As if the past two episodes weren’t enough to highlight just how messed up the world of “Preacher” is, Episode 3 picks up with Tulip having a park bench conversation with Danni. Danni, who seems to be a colleague of sorts, tells Tulip she wants her husband killed (it’s okay, Tulip refuses). Danny then meets up with a creepy lowlife, who may in fact be very powerful and is wearing a snazzy white suit, at a snuff film fest. Then Sheriff Root chats with the seemingly indestructible DeBlanc and Fiore (more on them here) about their “undercover operations.” He rewards this little exchange with a graphic children’s murder story that he read in the newspaper. We get it, the world is a bad place with bad people.
DeBlanc and Fiore are running out of time to capture the force that entered Custer, so they arm themselves with more ammunition and enlist the help of Cassidy, but not before he runs them over and kills them — again. There’s apparently an endless supply of them, so no need to worry. All they want is what’s inside the Preacher. The power is not to be used at all and is meant to be locked in a little tin can, which realistically doesn’t offer any sense of security. We finally find out (although if you’re at all familiar with the comics, you already knew this), DeBlanc and Fiore are from Heaven.
Custer’s powers are working a little too well. After having told Tracy Loach to open her eyes (the cliffhanger from last week’s episode), she does. But that’s the extent of her awakening, so his powers are pretty literal, but still technically effective. Remember the child-loving (read: pedophile) Linus from episode two? Custer’s orders to forget the little girl on his bus certainly sank in. He can’t remember seeing her… ever.
Custer has decided to share his powers with Cassidy – the burden of this omnipotence is too great to handle independently. He makes the vampire hop, sing Johnny Cash (kind of) and admit he likes Justin Bieber. “It’s awesome,” says Cassidy of Custer’s power. Cassidy is stoked and Custer, (despite the evil grin every time he uses his power), is less so. Ah, Jesse – forever struggling to do what’s right and honor the word of God. But just imagine the possibilities!
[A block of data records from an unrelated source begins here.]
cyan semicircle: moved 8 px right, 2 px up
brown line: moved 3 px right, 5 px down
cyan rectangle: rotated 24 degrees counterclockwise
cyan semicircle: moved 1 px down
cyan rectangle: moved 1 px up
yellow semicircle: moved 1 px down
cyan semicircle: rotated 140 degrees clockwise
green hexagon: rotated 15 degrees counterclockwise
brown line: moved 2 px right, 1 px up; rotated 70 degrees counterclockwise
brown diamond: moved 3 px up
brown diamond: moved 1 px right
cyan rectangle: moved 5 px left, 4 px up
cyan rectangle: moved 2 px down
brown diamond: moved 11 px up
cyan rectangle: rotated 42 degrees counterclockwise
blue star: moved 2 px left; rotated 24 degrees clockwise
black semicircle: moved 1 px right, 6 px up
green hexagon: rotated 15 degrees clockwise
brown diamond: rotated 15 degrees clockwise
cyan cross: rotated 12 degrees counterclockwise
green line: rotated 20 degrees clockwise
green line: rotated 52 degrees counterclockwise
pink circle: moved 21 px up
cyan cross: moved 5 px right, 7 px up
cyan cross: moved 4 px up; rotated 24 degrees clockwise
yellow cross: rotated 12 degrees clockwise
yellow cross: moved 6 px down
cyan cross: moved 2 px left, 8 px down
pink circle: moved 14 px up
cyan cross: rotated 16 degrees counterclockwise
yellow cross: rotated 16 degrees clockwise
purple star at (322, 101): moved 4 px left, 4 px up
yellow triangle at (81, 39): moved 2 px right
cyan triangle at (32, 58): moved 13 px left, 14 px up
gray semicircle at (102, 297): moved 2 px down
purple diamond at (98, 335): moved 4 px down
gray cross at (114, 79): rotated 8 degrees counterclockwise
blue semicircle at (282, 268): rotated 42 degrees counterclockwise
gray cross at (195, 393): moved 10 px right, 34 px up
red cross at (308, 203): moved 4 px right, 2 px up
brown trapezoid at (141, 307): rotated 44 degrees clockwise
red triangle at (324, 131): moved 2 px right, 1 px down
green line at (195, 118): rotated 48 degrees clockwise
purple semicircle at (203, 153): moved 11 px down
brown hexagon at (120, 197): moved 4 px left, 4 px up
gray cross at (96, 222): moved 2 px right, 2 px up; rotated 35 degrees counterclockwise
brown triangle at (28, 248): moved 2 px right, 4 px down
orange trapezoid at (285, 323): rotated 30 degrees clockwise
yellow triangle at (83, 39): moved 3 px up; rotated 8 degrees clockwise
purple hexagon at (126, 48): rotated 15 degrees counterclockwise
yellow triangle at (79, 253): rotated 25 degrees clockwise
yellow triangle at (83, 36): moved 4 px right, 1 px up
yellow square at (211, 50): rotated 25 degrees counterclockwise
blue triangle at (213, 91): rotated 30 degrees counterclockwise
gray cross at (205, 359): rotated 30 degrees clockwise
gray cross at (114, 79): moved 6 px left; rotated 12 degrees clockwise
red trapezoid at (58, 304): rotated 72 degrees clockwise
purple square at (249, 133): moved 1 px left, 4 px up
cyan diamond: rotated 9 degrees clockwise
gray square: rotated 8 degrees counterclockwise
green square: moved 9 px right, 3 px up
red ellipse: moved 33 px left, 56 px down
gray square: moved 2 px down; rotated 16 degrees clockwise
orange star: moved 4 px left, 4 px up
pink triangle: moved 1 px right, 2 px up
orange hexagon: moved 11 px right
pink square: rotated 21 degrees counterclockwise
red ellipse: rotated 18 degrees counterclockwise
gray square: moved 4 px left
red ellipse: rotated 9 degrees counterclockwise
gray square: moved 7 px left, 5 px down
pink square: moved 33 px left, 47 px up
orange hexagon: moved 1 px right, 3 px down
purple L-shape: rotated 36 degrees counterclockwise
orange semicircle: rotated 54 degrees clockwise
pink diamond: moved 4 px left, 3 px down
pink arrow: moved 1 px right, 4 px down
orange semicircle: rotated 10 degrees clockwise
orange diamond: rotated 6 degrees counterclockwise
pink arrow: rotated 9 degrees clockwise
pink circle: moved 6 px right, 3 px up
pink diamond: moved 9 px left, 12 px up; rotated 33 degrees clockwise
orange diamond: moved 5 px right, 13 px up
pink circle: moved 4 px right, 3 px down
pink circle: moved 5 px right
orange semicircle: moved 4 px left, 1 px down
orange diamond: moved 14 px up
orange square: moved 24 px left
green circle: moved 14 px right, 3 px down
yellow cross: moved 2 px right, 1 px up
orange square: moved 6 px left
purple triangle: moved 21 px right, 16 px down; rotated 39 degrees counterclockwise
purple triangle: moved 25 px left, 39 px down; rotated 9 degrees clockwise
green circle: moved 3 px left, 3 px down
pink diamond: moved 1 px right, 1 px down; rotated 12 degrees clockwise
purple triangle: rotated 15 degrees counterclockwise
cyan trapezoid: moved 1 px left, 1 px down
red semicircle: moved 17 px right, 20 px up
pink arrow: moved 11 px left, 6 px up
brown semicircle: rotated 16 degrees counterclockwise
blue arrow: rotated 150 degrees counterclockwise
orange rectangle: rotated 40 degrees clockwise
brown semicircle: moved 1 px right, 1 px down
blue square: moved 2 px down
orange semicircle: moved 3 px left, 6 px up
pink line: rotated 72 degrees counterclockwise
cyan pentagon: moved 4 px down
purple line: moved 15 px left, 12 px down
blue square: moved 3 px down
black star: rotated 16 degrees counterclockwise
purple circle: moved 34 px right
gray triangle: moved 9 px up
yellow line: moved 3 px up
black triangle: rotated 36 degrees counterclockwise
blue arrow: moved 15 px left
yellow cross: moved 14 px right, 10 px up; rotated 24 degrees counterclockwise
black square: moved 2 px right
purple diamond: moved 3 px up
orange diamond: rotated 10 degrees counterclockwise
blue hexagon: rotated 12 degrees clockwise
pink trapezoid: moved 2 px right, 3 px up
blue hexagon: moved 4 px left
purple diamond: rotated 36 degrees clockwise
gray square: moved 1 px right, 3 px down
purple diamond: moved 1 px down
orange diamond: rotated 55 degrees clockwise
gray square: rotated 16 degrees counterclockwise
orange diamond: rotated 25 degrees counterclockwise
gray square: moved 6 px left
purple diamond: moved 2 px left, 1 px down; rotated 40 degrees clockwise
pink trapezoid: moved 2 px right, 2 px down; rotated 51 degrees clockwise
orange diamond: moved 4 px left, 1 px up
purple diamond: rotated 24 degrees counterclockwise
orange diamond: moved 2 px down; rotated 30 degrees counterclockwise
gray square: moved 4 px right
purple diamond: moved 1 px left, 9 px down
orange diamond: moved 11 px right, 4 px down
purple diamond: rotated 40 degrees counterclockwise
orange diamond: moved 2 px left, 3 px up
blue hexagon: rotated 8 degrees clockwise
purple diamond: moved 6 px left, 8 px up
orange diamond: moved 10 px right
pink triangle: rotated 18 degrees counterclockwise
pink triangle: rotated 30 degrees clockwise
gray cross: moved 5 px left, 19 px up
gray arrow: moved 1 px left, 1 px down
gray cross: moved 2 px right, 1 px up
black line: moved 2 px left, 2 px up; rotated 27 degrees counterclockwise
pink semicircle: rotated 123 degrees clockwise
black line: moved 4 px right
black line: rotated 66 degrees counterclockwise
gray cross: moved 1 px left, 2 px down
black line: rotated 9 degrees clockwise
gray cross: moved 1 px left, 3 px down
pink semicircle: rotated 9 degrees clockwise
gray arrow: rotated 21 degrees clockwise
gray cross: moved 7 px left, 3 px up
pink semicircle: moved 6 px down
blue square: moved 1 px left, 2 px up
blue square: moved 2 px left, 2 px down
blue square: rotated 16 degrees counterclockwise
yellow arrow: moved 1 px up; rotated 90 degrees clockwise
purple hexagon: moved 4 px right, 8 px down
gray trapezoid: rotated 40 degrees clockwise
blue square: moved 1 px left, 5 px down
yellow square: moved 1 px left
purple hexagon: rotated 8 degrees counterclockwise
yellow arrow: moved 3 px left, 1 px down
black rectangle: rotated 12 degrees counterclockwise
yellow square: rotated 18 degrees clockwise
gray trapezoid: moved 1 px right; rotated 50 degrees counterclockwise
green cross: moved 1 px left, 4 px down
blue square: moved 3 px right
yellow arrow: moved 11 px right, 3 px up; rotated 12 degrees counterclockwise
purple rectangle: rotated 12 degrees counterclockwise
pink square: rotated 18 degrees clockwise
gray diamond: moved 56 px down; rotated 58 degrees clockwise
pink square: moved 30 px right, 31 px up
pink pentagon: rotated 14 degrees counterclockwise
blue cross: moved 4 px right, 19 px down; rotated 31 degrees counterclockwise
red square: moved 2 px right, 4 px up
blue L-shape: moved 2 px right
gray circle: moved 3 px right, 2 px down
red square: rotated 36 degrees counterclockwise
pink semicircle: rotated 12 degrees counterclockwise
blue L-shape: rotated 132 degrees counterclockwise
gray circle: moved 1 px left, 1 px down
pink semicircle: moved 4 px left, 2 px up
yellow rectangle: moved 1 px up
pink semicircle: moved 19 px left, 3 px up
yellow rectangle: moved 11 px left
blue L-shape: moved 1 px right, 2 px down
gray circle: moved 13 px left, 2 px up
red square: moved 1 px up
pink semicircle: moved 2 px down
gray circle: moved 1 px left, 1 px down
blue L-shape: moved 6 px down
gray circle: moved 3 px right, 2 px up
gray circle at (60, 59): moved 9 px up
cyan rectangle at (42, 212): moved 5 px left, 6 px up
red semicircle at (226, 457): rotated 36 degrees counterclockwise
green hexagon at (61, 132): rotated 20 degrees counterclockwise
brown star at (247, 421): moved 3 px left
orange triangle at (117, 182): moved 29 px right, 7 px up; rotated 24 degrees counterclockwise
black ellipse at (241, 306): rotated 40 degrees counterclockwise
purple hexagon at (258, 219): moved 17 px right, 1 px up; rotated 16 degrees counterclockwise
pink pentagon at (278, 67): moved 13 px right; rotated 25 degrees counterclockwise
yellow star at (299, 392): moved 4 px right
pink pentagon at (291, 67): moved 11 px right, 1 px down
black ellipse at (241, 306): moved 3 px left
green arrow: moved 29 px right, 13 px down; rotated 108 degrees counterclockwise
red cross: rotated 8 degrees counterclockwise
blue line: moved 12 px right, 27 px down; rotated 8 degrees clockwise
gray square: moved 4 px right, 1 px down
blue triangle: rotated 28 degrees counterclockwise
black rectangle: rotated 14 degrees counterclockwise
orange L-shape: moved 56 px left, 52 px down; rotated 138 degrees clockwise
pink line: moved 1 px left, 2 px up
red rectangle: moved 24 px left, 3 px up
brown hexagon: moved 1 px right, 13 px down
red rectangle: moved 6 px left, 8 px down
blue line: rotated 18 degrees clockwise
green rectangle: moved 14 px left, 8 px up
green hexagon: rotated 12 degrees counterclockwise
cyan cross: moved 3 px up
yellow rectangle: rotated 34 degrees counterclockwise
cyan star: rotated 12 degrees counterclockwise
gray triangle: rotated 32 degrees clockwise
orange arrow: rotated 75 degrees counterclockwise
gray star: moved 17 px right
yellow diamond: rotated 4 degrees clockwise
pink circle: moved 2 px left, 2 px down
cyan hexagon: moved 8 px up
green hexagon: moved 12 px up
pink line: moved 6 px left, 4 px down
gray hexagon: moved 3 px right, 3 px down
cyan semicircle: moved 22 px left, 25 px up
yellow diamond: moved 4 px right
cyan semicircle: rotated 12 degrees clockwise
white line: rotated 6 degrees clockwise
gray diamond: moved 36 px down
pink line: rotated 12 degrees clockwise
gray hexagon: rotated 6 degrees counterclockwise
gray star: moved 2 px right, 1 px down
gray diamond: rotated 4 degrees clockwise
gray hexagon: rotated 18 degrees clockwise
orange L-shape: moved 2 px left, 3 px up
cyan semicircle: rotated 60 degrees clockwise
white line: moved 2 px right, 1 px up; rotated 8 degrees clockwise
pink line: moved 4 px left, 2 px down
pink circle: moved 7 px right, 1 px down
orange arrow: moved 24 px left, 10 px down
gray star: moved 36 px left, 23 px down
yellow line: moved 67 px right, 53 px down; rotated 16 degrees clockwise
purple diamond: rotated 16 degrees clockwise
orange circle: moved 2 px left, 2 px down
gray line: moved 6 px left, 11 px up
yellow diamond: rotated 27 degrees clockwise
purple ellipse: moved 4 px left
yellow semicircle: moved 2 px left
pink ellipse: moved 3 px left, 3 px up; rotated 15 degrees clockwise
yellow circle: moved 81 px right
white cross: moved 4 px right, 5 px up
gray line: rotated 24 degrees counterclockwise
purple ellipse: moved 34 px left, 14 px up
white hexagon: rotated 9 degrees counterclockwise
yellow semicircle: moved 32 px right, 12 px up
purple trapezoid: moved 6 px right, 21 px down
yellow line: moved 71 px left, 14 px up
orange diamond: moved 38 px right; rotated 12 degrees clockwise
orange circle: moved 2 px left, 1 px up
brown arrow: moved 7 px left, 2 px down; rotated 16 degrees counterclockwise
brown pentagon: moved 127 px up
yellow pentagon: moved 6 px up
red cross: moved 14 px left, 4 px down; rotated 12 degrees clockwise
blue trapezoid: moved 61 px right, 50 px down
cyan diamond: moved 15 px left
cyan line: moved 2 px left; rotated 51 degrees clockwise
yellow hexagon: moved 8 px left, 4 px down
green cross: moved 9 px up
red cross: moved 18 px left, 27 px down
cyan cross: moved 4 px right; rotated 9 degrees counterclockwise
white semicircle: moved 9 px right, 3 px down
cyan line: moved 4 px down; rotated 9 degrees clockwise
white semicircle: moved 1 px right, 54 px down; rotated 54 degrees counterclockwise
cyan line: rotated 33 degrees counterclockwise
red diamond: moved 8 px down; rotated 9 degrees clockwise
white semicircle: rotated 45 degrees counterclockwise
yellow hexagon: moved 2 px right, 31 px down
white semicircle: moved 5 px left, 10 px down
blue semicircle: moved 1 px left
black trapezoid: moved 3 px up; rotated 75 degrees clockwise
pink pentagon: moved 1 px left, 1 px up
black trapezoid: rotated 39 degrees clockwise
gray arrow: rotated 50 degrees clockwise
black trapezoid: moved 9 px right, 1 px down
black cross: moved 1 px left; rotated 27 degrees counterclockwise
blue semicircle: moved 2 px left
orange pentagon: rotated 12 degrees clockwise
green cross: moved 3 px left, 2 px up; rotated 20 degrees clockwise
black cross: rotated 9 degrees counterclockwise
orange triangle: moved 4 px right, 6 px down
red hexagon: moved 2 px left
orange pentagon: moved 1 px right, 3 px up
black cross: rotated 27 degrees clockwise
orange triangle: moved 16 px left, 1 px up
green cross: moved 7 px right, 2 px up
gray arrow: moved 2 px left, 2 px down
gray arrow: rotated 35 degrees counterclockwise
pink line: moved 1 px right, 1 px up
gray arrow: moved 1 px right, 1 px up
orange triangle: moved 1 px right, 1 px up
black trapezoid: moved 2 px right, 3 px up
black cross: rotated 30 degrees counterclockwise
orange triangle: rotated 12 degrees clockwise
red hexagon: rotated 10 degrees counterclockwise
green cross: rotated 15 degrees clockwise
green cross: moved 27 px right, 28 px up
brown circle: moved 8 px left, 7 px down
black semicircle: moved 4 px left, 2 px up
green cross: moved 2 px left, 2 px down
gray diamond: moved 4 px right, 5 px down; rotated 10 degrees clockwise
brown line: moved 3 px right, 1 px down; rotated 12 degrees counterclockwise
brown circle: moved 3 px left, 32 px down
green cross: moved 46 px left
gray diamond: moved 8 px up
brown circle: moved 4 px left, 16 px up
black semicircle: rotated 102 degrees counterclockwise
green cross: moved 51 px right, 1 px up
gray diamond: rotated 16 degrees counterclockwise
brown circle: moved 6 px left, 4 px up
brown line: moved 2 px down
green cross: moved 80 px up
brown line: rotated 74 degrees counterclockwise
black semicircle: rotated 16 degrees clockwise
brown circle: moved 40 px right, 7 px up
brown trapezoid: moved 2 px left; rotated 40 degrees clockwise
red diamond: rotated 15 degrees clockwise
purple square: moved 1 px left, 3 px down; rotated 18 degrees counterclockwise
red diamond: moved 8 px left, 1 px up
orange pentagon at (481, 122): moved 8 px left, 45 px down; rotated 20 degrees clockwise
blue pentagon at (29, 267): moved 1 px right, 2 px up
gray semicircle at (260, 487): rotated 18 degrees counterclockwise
Donnie Schenck is still mad about Custer breaking his arm. Apparently his son has been getting a lot of mockery from the kids at school about his dad’s “bunny” noise. Donnie isn’t immune to it either, everyone seems to think Custer breaking his arm is hilarious, especially his son’s classmates. Donnie obviously does not.
Tulip tries to enlist Custer on that mission she keeps bringing up. Custer isn’t into the life of crime anymore, but when she labels it “justice,” Custer sings a different tune. Looks like Tulip has the last known address of Carlos, a “stealing, children-killing son of a b—h,” as she puts it, who wronged them in the past. The temptation of killing Carlos is apparently too great and Custer jumps at the opportunity. But on their way to Carlos, Custer gets intercepted at a gas station bathroom by Donnie, who has planned some sort of ill-advised revenge scheme, which fails miserably. Custer orders Donnie to put the gun he’s holding into his mouth and almost asks him to pull the trigger. But Custer hesitates and decides otherwise, which leaves Donnie weak and scared out of his too-tight polo. Custer finally “gets it,” which we’ll just assume means the purpose of his newfound power, and changes his mind about his trip with Tulip, deciding to let God handle Carlos’s fate – much to Tulip’s frustration.
Compared to the bloody twists and turns of the first two episodes, “The Possibilities” didn’t live up to the promise of its title — ending without a cliffhanger and overall feeling a little lackluster, although it was good to get some answers about DeBlanc and Fiore, not to mention some insight into Jesse and Tulip’s troubled past.
Before you leave:
We get to see a little more of Odin Quincannon in this episode. He’s a strange dude – he finds cow slaughter sounds soothing. He’s inscrutable and so far, not too verbal.
Eugene idolizes Custer and seems somewhat naïve, considering what he’s been through. His pessimistic father only chastises his optimistic perspective on life. But all Eugene really wants is to connect with the world, the people in it, and God. Seriously, when is the kid going to catch a break?